What needs to be done
Down to the last line, set down the material below exactly; skip the pictures.

Given material

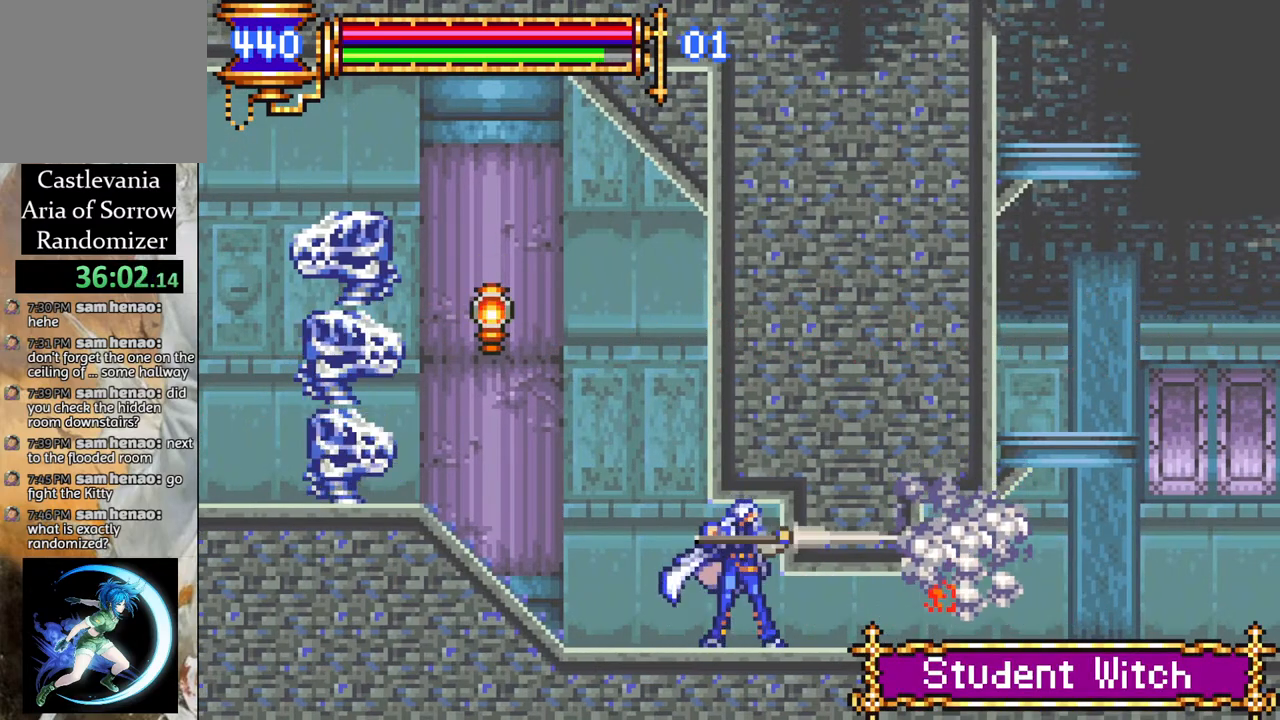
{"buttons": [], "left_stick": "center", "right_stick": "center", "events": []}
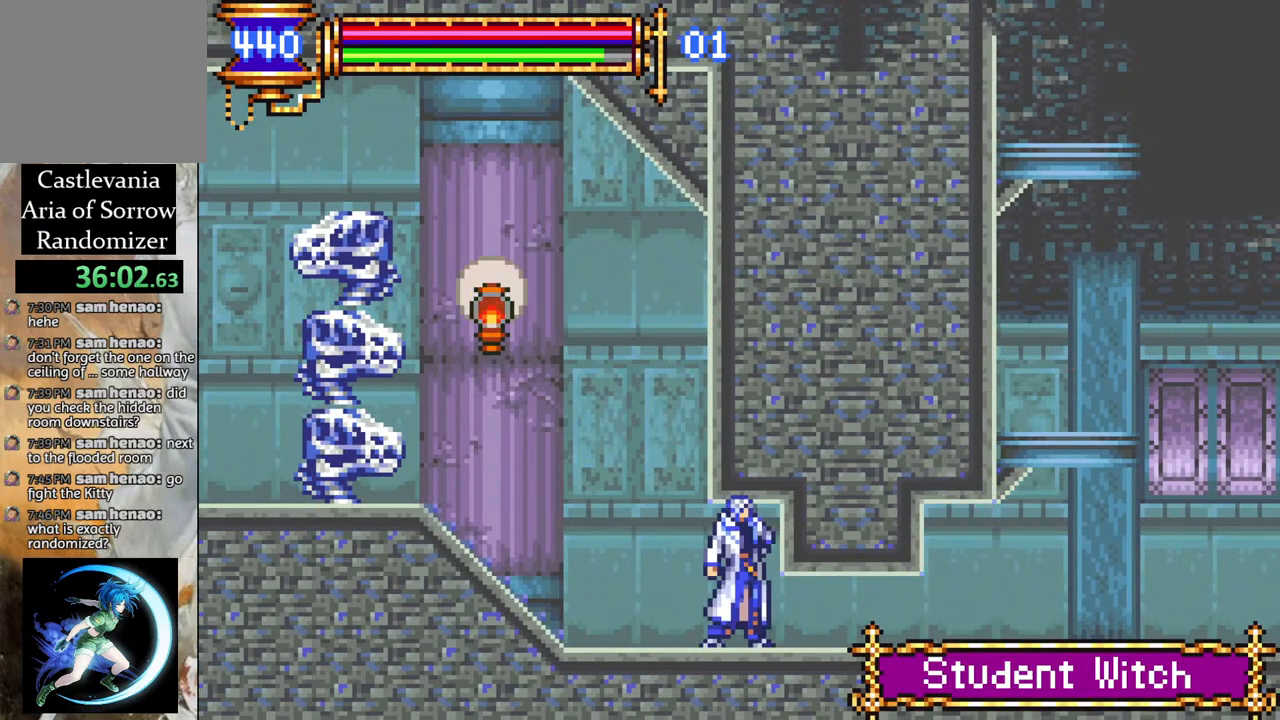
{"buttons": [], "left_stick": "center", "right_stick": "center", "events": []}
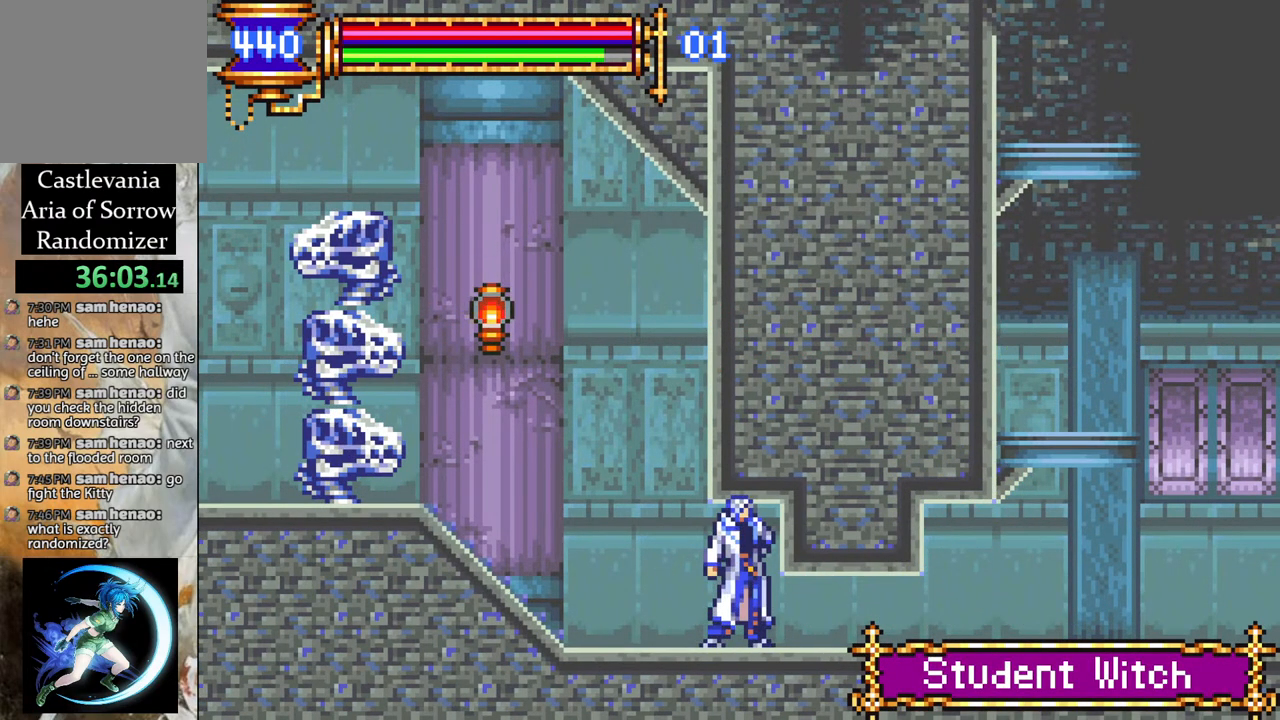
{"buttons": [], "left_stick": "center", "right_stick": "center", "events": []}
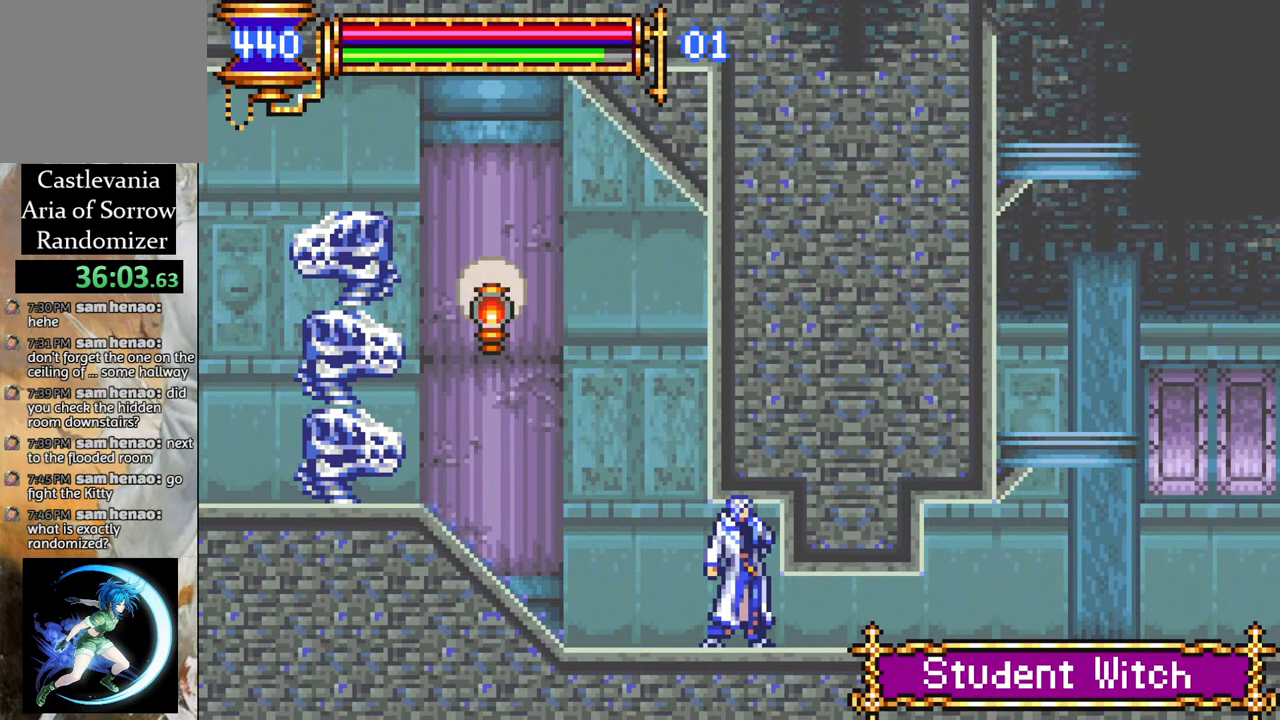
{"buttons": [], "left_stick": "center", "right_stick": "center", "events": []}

Exercise solution
{"buttons": [], "left_stick": "center", "right_stick": "center", "events": []}
{"buttons": [], "left_stick": "center", "right_stick": "center", "events": []}
{"buttons": [], "left_stick": "center", "right_stick": "center", "events": []}
{"buttons": [], "left_stick": "center", "right_stick": "center", "events": []}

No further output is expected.